Use Ollama (local) or Gemini API (cloud) to issue natural language queries over the generated knowledge base.

---

## System Architecture

VideoChain follows a **late-fusion architecture** — each modality is processed independently before being merged at the knowledge-base level. This decouples model upgrade paths and allows per-modality optimization.

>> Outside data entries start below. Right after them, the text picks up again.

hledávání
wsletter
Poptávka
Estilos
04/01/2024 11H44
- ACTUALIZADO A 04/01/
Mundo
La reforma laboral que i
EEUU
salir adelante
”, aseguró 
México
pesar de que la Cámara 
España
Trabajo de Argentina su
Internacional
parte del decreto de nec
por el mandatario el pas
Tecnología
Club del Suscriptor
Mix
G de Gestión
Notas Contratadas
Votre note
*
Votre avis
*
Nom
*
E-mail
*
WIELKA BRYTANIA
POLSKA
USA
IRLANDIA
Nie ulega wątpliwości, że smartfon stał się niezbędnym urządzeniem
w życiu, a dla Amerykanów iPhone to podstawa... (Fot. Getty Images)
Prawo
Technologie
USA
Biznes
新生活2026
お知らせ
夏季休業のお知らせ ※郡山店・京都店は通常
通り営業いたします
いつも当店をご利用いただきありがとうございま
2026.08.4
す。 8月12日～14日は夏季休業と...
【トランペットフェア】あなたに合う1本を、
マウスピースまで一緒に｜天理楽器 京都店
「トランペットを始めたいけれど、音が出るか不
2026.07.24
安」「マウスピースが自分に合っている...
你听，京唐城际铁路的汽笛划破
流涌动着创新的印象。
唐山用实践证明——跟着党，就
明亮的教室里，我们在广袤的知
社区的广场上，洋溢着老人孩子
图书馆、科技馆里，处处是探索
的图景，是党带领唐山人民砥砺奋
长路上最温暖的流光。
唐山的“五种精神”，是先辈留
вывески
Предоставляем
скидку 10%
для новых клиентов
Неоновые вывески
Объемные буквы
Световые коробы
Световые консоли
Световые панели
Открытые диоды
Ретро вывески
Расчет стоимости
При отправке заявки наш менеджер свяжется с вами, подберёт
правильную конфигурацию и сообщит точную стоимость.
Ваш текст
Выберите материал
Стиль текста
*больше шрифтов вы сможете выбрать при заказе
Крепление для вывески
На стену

| Layer | Component | Responsibility |
|---|---|---|
| 1 | **Loaders** | Frame extraction (OpenCV), audio separation (MoviePy), format normalization |
| 2 | **Processors** | Vision: MobileNetV3 classification · Audio: Whisper transcription with word-level timestamps |
| 3 | **Fusion Engine** | Timestamp synchronization, confidence-weighted merging of modalities |
| 4 | **LLM Reasoning** | Natural language querying via Ollama (Llama 3, local) or Gemini API (remote) |
| 5 | **Knowledge Base** | Structured JSON output — indexed by timestamp, designed for vector DB integration |

---

## Knowledge Base Schema

Each event entry in `knowledge_base.json` follows this structure:
```json
{
  "timestamp": "00:01:23",
  "visual": ["person", "running"],
  "audio": "Someone is running across the hallway",
  "confidence": 0.91,
  "frame_index": 2490
}
```

---

## Project Structure
```
videochain/
├── core/            # Fusion engine, LLM query interface, KB I/O
├── loaders/         # Video frame extraction, audio separation
├── processors/      # MobileNetV3 vision, Whisper audio inference
├── scripts/         # Training utilities, dataset prep helpers
├── data/
│   └── train/       # Class-labeled training images (one dir per class)
└── pyproject.toml   # Dependencies, CLI entry points, metadata
```

---

## Tech Stack

| Component | Technology |
|---|---|
| Vision model | MobileNetV3 |
| ASR | OpenAI Whisper |
| Video I/O | OpenCV + MoviePy |
| ML framework | PyTorch |
| LLM (local) | Ollama / Llama 3 |
| LLM (cloud) | Gemini API |
| Language | Python 3.10+ |
| GPU runtime | CUDA 12.1 |
| Packaging | pyproject.toml |

---

## Use Cases

| # | Use Case | Description |
|---|---|---|
| 01 | **CCTV Surveillance** | Query footage for specific events, persons, or time windows in natural language |
| 02 | **Retail Analytics** | Track customer behavior patterns and dwell-time events across store zones |
| 03 | **Lecture Indexing** | Search educational video by spoken content or visual slide transitions |
| 04 | **Personal Media Search** | Find moments in home video archives using natural language descriptions |

---

## Roadmap

- [ ] **Real-time streaming pipeline** — live ingestion and indexing with low-latency event detection
- [ ] **Vector database integration** — FAISS or Chroma backends for semantic similarity search
- [ ] **Advanced temporal reasoning** — event co-occurrence detection, causal chain inference, multi-clip reasoning
- [ ] **Query dashboard** — browser-based UI for video playback, timeline visualization, and KB exploration

---

## Contributing

Contributions, issues, and feature requests are welcome. Open a GitHub issue or submit a pull request.

---

## Author

**Rahul Sharma** — B.Tech CSE, IIIT Manipur

## License

Distributed under the [MIT License](LICENSE).